Datum uitspraak: 3 maart 2010
AFDELING
BESTUURSRECHTSPRAAK
Uitspraak in het geding tussen:
[appellant], wonend te [woonplaats], en anderen,
en
het college van burgemeester en wethouders van Leudal,
verweerder.
1. Procesverloop
Bij besluit van 12 mei 2009 heeft het college van burgemeester en wethouders van Leudal (hierna: het college) een verzoek als bedoeld in artikel 8.25 van de Wet milieubeheer van [appellant] en anderen om intrekking van de revisievergunning van 23 juni 2008 van [vergunninghoudster] voor de inrichting gelegen aan de [locatie] te [plaats], afgewezen. Dit besluit is op 28 mei 2009 ter inzage gelegd.

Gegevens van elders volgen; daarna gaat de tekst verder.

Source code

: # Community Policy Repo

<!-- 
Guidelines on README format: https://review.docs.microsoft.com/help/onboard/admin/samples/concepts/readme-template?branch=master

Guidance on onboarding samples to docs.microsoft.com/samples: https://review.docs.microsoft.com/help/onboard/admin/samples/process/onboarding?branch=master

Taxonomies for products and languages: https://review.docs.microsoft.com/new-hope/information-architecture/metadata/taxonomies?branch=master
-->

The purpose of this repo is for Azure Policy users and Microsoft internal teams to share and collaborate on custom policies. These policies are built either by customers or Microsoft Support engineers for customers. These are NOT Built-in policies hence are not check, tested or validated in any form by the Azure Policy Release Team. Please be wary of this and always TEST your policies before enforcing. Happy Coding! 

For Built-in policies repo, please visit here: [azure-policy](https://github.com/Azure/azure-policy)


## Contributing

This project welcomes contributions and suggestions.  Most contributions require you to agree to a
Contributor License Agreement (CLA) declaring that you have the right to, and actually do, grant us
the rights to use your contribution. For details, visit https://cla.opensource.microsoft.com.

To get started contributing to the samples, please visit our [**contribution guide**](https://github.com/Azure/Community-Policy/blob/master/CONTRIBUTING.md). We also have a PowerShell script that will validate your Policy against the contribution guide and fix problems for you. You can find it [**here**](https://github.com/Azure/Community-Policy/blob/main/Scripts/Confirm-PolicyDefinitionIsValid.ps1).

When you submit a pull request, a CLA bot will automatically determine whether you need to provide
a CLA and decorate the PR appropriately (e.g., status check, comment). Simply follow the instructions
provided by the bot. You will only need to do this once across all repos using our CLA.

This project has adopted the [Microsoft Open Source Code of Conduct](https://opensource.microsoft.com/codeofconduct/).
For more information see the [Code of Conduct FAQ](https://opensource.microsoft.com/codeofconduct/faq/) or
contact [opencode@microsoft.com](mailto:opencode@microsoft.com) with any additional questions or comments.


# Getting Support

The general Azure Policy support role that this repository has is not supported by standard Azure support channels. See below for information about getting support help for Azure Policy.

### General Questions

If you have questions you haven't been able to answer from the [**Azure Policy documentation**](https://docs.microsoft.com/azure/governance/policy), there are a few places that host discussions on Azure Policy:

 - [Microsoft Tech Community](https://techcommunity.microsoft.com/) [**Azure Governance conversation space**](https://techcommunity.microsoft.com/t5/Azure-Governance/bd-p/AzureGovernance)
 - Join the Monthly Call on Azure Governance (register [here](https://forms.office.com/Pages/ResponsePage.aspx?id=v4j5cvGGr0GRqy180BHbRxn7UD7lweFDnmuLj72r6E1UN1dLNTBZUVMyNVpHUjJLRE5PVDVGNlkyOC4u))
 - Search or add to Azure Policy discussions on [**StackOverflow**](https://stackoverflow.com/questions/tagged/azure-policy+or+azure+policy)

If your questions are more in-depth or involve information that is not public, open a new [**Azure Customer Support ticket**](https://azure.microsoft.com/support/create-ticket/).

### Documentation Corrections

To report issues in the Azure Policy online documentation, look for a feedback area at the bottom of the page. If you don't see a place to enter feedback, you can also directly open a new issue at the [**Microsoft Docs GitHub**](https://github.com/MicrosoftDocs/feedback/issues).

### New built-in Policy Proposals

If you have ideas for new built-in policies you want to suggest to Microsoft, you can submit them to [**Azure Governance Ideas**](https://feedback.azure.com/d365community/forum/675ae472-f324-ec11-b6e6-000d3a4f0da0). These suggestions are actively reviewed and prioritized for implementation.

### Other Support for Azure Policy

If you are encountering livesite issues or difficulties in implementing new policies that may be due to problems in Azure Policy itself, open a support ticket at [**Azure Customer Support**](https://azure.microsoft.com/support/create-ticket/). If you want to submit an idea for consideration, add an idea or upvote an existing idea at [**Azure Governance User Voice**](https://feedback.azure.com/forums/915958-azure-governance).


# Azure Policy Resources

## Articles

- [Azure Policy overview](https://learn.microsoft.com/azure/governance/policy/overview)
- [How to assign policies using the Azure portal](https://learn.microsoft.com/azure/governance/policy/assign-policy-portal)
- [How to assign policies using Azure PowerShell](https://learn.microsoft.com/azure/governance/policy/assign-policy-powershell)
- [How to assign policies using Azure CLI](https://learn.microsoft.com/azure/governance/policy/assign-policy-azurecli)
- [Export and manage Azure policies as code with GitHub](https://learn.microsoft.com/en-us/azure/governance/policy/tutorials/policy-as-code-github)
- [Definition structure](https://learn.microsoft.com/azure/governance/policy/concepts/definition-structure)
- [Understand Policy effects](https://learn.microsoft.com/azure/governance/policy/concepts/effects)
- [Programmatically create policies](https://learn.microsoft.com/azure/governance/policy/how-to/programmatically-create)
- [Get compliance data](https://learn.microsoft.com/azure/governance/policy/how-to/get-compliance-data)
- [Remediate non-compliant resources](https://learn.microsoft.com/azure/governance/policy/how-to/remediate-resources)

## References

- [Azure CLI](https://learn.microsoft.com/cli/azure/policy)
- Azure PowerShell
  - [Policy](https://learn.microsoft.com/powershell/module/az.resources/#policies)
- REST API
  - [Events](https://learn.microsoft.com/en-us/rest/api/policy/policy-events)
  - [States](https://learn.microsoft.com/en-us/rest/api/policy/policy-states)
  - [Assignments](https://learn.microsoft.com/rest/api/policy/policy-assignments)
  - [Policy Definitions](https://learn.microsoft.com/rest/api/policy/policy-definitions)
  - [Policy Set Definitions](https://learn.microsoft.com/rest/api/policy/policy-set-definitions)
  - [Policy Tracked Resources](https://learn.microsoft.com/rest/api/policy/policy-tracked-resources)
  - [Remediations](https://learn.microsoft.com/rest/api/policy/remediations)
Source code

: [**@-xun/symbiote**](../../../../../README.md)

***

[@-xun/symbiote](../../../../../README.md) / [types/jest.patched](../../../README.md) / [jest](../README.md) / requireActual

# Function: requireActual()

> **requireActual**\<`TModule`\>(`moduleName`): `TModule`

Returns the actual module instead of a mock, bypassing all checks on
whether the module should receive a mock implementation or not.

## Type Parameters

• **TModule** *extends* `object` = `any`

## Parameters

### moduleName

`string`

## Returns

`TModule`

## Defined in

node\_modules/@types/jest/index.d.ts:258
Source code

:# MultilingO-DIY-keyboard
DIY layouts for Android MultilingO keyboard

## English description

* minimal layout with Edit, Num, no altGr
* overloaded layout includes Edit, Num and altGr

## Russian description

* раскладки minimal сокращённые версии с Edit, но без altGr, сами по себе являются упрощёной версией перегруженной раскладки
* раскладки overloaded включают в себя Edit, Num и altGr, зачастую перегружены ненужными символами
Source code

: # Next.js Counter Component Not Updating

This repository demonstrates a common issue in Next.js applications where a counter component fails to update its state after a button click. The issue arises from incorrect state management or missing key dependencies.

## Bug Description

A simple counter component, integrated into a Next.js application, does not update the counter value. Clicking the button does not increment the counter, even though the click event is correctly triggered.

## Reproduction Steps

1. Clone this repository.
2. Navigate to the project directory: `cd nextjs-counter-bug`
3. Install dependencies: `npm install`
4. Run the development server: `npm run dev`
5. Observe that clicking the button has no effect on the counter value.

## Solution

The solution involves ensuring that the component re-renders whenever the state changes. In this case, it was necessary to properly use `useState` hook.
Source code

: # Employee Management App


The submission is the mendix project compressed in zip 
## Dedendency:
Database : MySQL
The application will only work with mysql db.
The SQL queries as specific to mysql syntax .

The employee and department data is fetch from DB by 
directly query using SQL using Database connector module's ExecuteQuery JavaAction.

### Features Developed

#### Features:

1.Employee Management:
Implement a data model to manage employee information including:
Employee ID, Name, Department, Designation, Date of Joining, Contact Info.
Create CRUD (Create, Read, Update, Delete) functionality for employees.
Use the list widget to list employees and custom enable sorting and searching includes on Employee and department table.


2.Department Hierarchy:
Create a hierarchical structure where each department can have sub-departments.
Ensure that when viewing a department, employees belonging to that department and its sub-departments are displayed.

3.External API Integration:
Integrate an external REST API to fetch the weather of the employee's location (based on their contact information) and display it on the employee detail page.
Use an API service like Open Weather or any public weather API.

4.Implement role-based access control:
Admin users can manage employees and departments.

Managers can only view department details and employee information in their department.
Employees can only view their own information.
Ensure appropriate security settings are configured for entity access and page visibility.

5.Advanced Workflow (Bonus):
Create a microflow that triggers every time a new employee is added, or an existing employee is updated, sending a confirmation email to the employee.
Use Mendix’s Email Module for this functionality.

Tegen dit besluit hebben [appellant] en anderen bij brief, bij de Raad van State ingekomen op 22 juni 2009, beroep ingesteld.
Het college heeft een verweerschrift ingediend.
De zaak is door een meervoudige kamer van de Afdeling verwezen naar een enkelvoudige.
De Afdeling heeft de zaak ter zitting behandeld op 29 januari 2010, waar [appellant], en het college, vertegenwoordigd door C. Dehing en Th. Alofs, beiden werkzaam bij de gemeente, zijn verschenen.
2. Overwegingen
2.1. Ingevolge artikel 6:13 van de Algemene wet bestuursrecht (hierna: Awb) kan geen beroep worden ingesteld door een belanghebbende aan wie redelijkerwijs kan worden verweten dat hij geen zienswijzen als bedoeld in artikel 3:15 naar voren heeft gebracht.
Dit artikel moet, gezien de wetsgeschiedenis (Kamerstukken II 2003/04, 29421, nr. 3, blz. 5 e.v. en Kamerstukken II 2004/05, 29421, nr. 11), aldus worden uitgelegd dat een belanghebbende slechts beroep kan instellen tegen onderdelen van een besluit waarover hij een zienswijze naar voren heeft gebracht, tenzij hem redelijkerwijs niet kan worden verweten over dat onderdeel geen zienswijze naar voren te hebben gebracht.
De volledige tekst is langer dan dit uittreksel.